(Saved data entries)
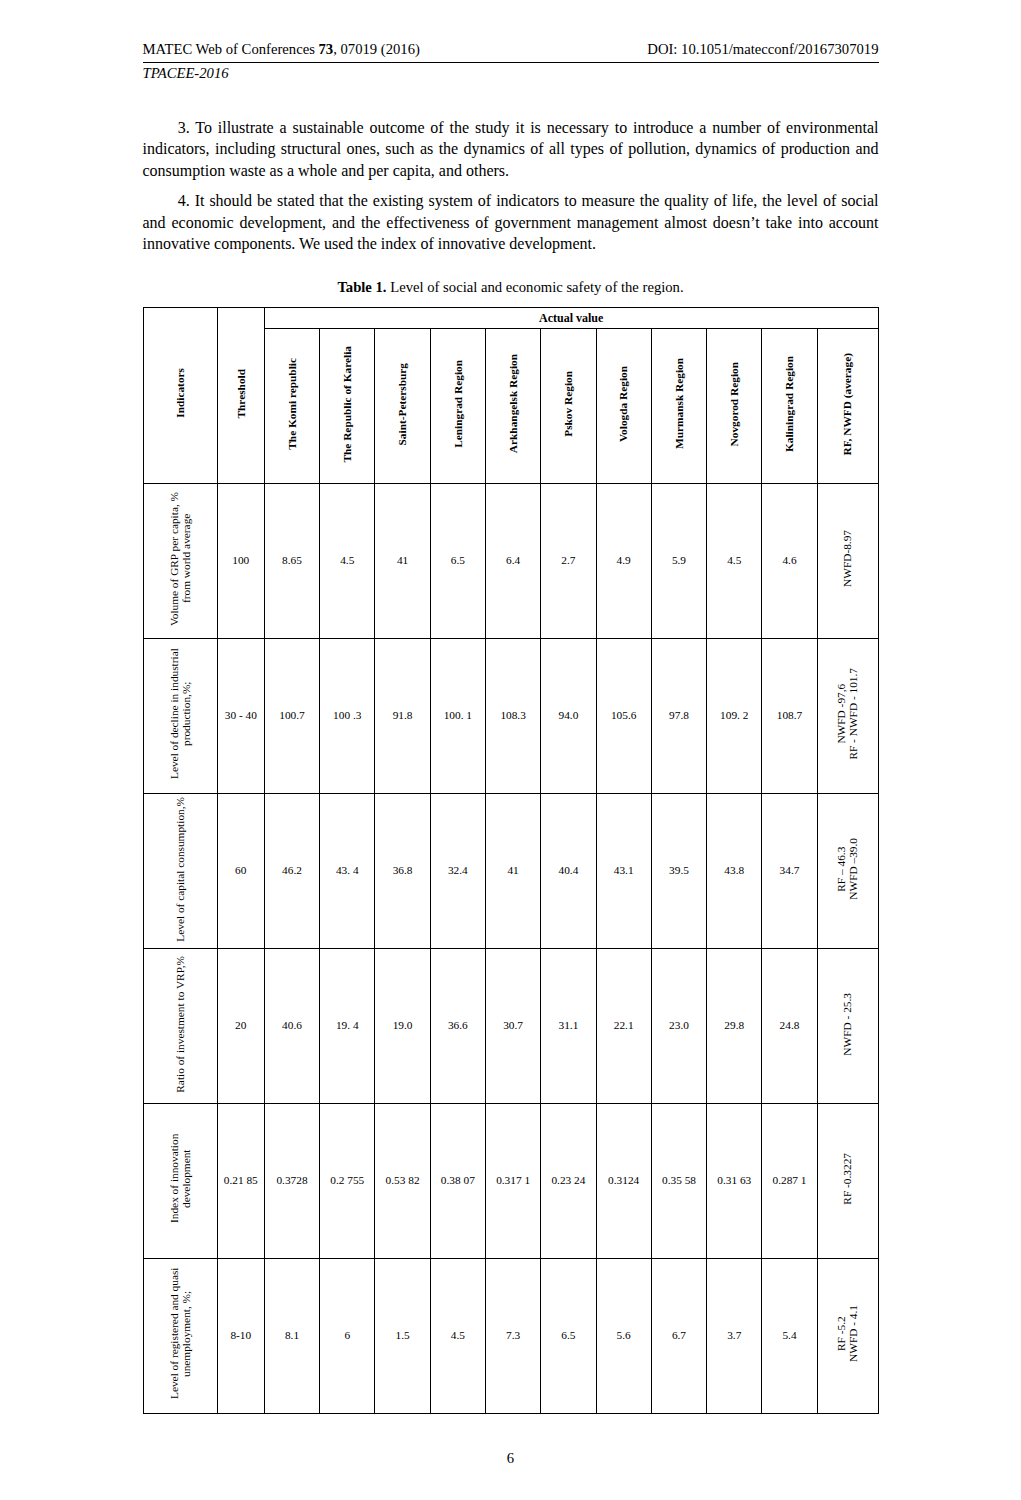MATEC Web of Conferences 73, 07019 (2016) DOI: 10.1051/matecconf/20167307019
TPACEE-2016
3. To illustrate a sustainable outcome of the study it is necessary to introduce a number of environmental indicators, including structural ones, such as the dynamics of all types of pollution, dynamics of production and consumption waste as a whole and per capita, and others.
4. It should be stated that the existing system of indicators to measure the quality of life, the level of social and economic development, and the effectiveness of government management almost doesn’t take into account innovative components. We used the index of innovative development.
Table 1. Level of social and economic safety of the region.
| Indicators | Threshold | Actual value |
| --- | --- | --- |
| The Komi republic | The Republic of Karelia | Saint-Petersburg | Leningrad Region | Arkhangelsk Region | Pskov Region | Vologda Region | Murmansk Region | Novgorod Region | Kaliningrad Region | RF, NWFD (average) |
| Volume of GRP per capita, % from world average | 100 | 8.65 | 4.5 | 41 | 6.5 | 6.4 | 2.7 | 4.9 | 5.9 | 4.5 | 4.6 | NWFD-8.97 |
| Level of decline in industrial production,%; | 30 - 40 | 100.7 | 100 .3 | 91.8 | 100. 1 | 108.3 | 94.0 | 105.6 | 97.8 | 109. 2 | 108.7 | NWFD -97,6 RF - NWFD - 101.7 |
| Level of capital consumption,% | 60 | 46.2 | 43. 4 | 36.8 | 32.4 | 41 | 40.4 | 43.1 | 39.5 | 43.8 | 34.7 | RF – 46.3 NWFD –39.0 |
| Ratio of investment to VRP,% | 20 | 40.6 | 19. 4 | 19.0 | 36.6 | 30.7 | 31.1 | 22.1 | 23.0 | 29.8 | 24.8 | NWFD - 25.3 |
| Index of innovation development | 0.21 85 | 0.3728 | 0.2 755 | 0.53 82 | 0.38 07 | 0.317 1 | 0.23 24 | 0.3124 | 0.35 58 | 0.31 63 | 0.287 1 | RF -0.3227 |
| Level of registered and quasi unemployment, %; | 8-10 | 8.1 | 6 | 1.5 | 4.5 | 7.3 | 6.5 | 5.6 | 6.7 | 3.7 | 5.4 | RF -5.2 NWFD - 4.1 |
6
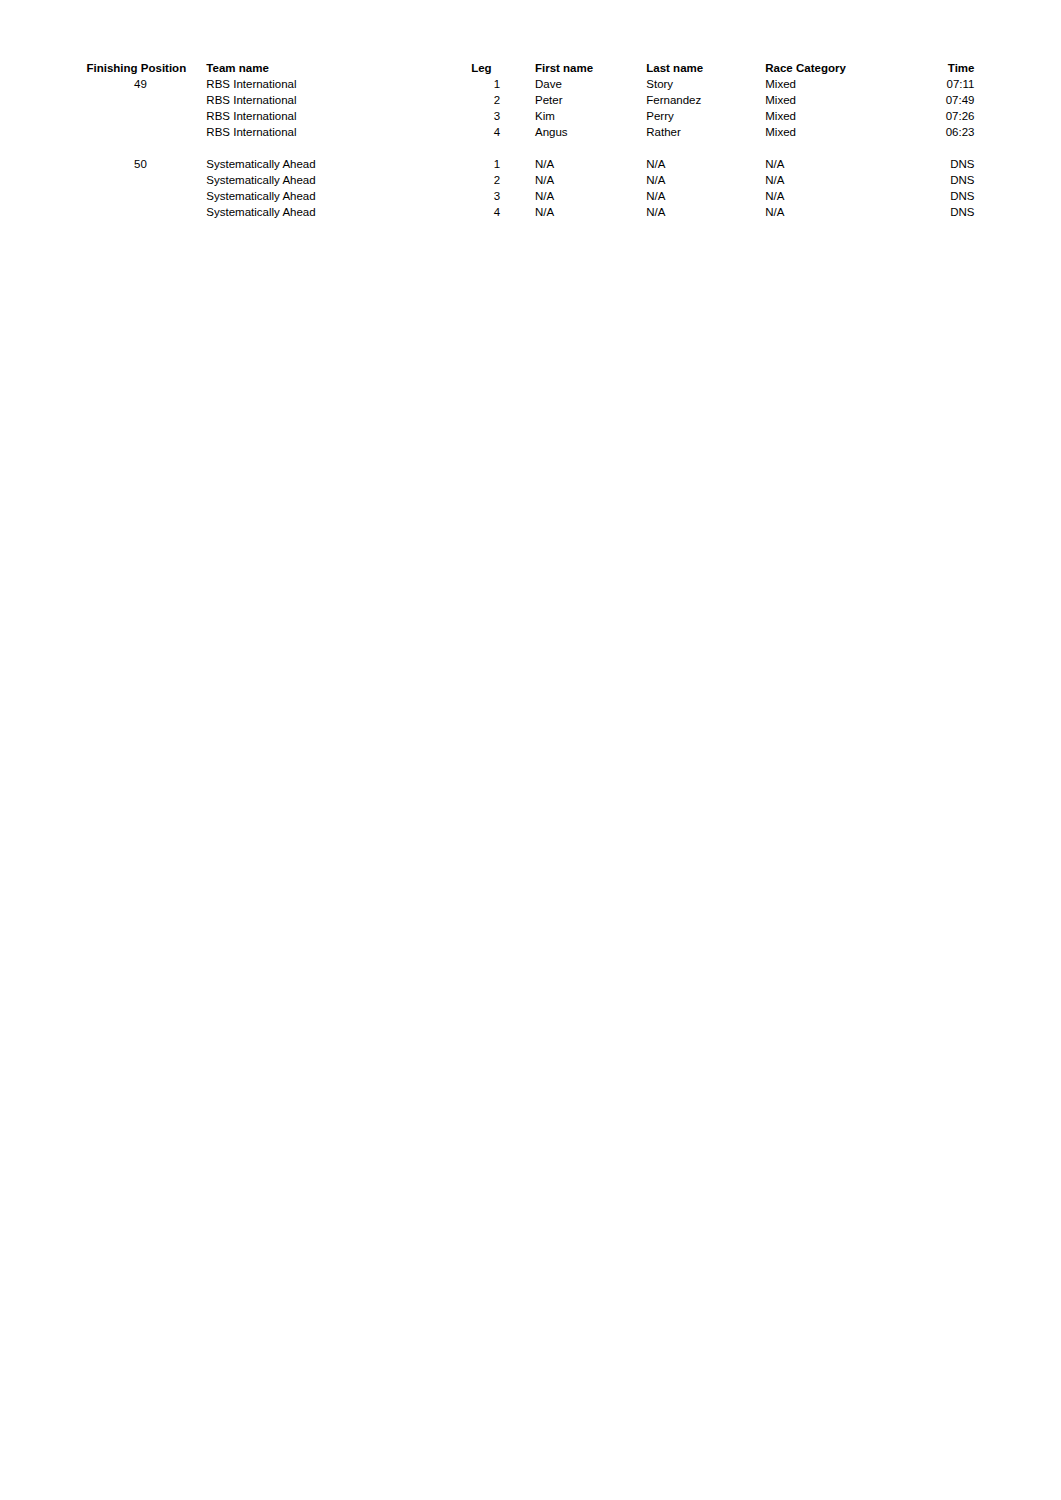| Finishing Position | Team name | Leg | First name | Last name | Race Category | Time |
| --- | --- | --- | --- | --- | --- | --- |
| 49 | RBS International | 1 | Dave | Story | Mixed | 07:11 |
| | RBS International | 2 | Peter | Fernandez | Mixed | 07:49 |
| | RBS International | 3 | Kim | Perry | Mixed | 07:26 |
| | RBS International | 4 | Angus | Rather | Mixed | 06:23 |
| 50 | Systematically Ahead | 1 | N/A | N/A | N/A | DNS |
| | Systematically Ahead | 2 | N/A | N/A | N/A | DNS |
| | Systematically Ahead | 3 | N/A | N/A | N/A | DNS |
| | Systematically Ahead | 4 | N/A | N/A | N/A | DNS |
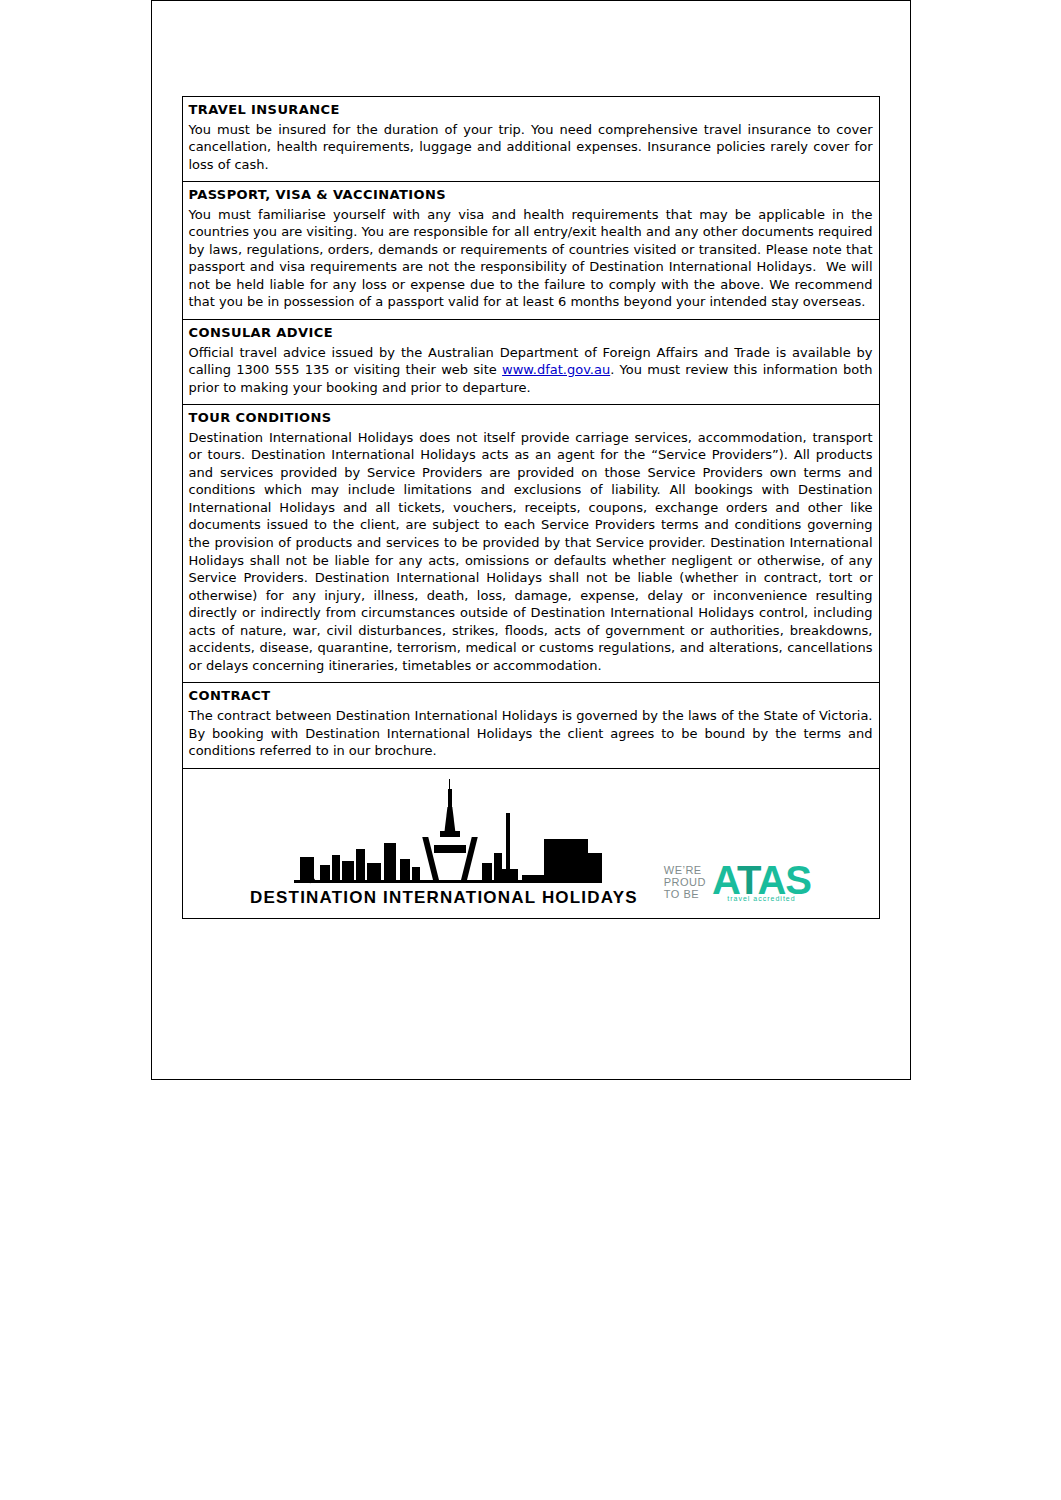| TRAVEL INSURANCE You must be insured for the duration of your trip. You need comprehensive travel insurance to cover cancellation, health requirements, luggage and additional expenses. Insurance policies rarely cover for loss of cash. |
| PASSPORT, VISA & VACCINATIONS You must familiarise yourself with any visa and health requirements that may be applicable in the countries you are visiting. You are responsible for all entry/exit health and any other documents required by laws, regulations, orders, demands or requirements of countries visited or transited. Please note that passport and visa requirements are not the responsibility of Destination International Holidays. We will not be held liable for any loss or expense due to the failure to comply with the above. We recommend that you be in possession of a passport valid for at least 6 months beyond your intended stay overseas. |
| CONSULAR ADVICE Official travel advice issued by the Australian Department of Foreign Affairs and Trade is available by calling 1300 555 135 or visiting their web site www.dfat.gov.au . You must review this information both prior to making your booking and prior to departure. |
| TOUR CONDITIONS Destination International Holidays does not itself provide carriage services, accommodation, transport or tours. Destination International Holidays acts as an agent for the “Service Providers”). All products and services provided by Service Providers are provided on those Service Providers own terms and conditions which may include limitations and exclusions of liability. All bookings with Destination International Holidays and all tickets, vouchers, receipts, coupons, exchange orders and other like documents issued to the client, are subject to each Service Providers terms and conditions governing the provision of products and services to be provided by that Service provider. Destination International Holidays shall not be liable for any acts, omissions or defaults whether negligent or otherwise, of any Service Providers. Destination International Holidays shall not be liable (whether in contract, tort or otherwise) for any injury, illness, death, loss, damage, expense, delay or inconvenience resulting directly or indirectly from circumstances outside of Destination International Holidays control, including acts of nature, war, civil disturbances, strikes, floods, acts of government or authorities, breakdowns, accidents, disease, quarantine, terrorism, medical or customs regulations, and alterations, cancellations or delays concerning itineraries, timetables or accommodation. |
| CONTRACT The contract between Destination International Holidays is governed by the laws of the State of Victoria. By booking with Destination International Holidays the client agrees to be bound by the terms and conditions referred to in our brochure. |
| DESTINATION INTERNATIONAL HOLIDAYS WE’RE PROUD TO BE A T AS travel accredited |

= PROBLEM TO WORK ON =
Your copy should restate every record word for word and contain no pictures.

= RESPONSE BOX =
MATEC Web of Conferences 73, 07019 (2016) DOI: 10.1051/matecconf/20167307019
TPACEE-2016
3. To illustrate a sustainable outcome of the study it is necessary to introduce a number of environmental indicators, including structural ones, such as the dynamics of all types of pollution, dynamics of production and consumption waste as a whole and per capita, and others.
4. It should be stated that the existing system of indicators to measure the quality of life, the level of social and economic development, and the effectiveness of government management almost doesn’t take into account innovative components. We used the index of innovative development.
Table 1. Level of social and economic safety of the region.
| Indicators | Threshold | Actual value |
| --- | --- | --- |
| The Komi republic | The Republic of Karelia | Saint-Petersburg | Leningrad Region | Arkhangelsk Region | Pskov Region | Vologda Region | Murmansk Region | Novgorod Region | Kaliningrad Region | RF, NWFD (average) |
| Volume of GRP per capita, % from world average | 100 | 8.65 | 4.5 | 41 | 6.5 | 6.4 | 2.7 | 4.9 | 5.9 | 4.5 | 4.6 | NWFD-8.97 |
| Level of decline in industrial production,%; | 30 - 40 | 100.7 | 100 .3 | 91.8 | 100. 1 | 108.3 | 94.0 | 105.6 | 97.8 | 109. 2 | 108.7 | NWFD -97,6 RF - NWFD - 101.7 |
| Level of capital consumption,% | 60 | 46.2 | 43. 4 | 36.8 | 32.4 | 41 | 40.4 | 43.1 | 39.5 | 43.8 | 34.7 | RF – 46.3 NWFD –39.0 |
| Ratio of investment to VRP,% | 20 | 40.6 | 19. 4 | 19.0 | 36.6 | 30.7 | 31.1 | 22.1 | 23.0 | 29.8 | 24.8 | NWFD - 25.3 |
| Index of innovation development | 0.21 85 | 0.3728 | 0.2 755 | 0.53 82 | 0.38 07 | 0.317 1 | 0.23 24 | 0.3124 | 0.35 58 | 0.31 63 | 0.287 1 | RF -0.3227 |
| Level of registered and quasi unemployment, %; | 8-10 | 8.1 | 6 | 1.5 | 4.5 | 7.3 | 6.5 | 5.6 | 6.7 | 3.7 | 5.4 | RF -5.2 NWFD - 4.1 |
6
| Finishing Position | Team name | Leg | First name | Last name | Race Category | Time |
| --- | --- | --- | --- | --- | --- | --- |
| 49 | RBS International | 1 | Dave | Story | Mixed | 07:11 |
| | RBS International | 2 | Peter | Fernandez | Mixed | 07:49 |
| | RBS International | 3 | Kim | Perry | Mixed | 07:26 |
| | RBS International | 4 | Angus | Rather | Mixed | 06:23 |
| 50 | Systematically Ahead | 1 | N/A | N/A | N/A | DNS |
| | Systematically Ahead | 2 | N/A | N/A | N/A | DNS |
| | Systematically Ahead | 3 | N/A | N/A | N/A | DNS |
| | Systematically Ahead | 4 | N/A | N/A | N/A | DNS |
| TRAVEL INSURANCE You must be insured for the duration of your trip. You need comprehensive travel insurance to cover cancellation, health requirements, luggage and additional expenses. Insurance policies rarely cover for loss of cash. |
| PASSPORT, VISA & VACCINATIONS You must familiarise yourself with any visa and health requirements that may be applicable in the countries you are visiting. You are responsible for all entry/exit health and any other documents required by laws, regulations, orders, demands or requirements of countries visited or transited. Please note that passport and visa requirements are not the responsibility of Destination International Holidays. We will not be held liable for any loss or expense due to the failure to comply with the above. We recommend that you be in possession of a passport valid for at least 6 months beyond your intended stay overseas. |
| CONSULAR ADVICE Official travel advice issued by the Australian Department of Foreign Affairs and Trade is available by calling 1300 555 135 or visiting their web site www.dfat.gov.au . You must review this information both prior to making your booking and prior to departure. |
| TOUR CONDITIONS Destination International Holidays does not itself provide carriage services, accommodation, transport or tours. Destination International Holidays acts as an agent for the “Service Providers”). All products and services provided by Service Providers are provided on those Service Providers own terms and conditions which may include limitations and exclusions of liability. All bookings with Destination International Holidays and all tickets, vouchers, receipts, coupons, exchange orders and other like documents issued to the client, are subject to each Service Providers terms and conditions governing the provision of products and services to be provided by that Service provider. Destination International Holidays shall not be liable for any acts, omissions or defaults whether negligent or otherwise, of any Service Providers. Destination International Holidays shall not be liable (whether in contract, tort or otherwise) for any injury, illness, death, loss, damage, expense, delay or inconvenience resulting directly or indirectly from circumstances outside of Destination International Holidays control, including acts of nature, war, civil disturbances, strikes, floods, acts of government or authorities, breakdowns, accidents, disease, quarantine, terrorism, medical or customs regulations, and alterations, cancellations or delays concerning itineraries, timetables or accommodation. |
| CONTRACT The contract between Destination International Holidays is governed by the laws of the State of Victoria. By booking with Destination International Holidays the client agrees to be bound by the terms and conditions referred to in our brochure. |
| DESTINATION INTERNATIONAL HOLIDAYS WE’RE PROUD TO BE A T AS travel accredited |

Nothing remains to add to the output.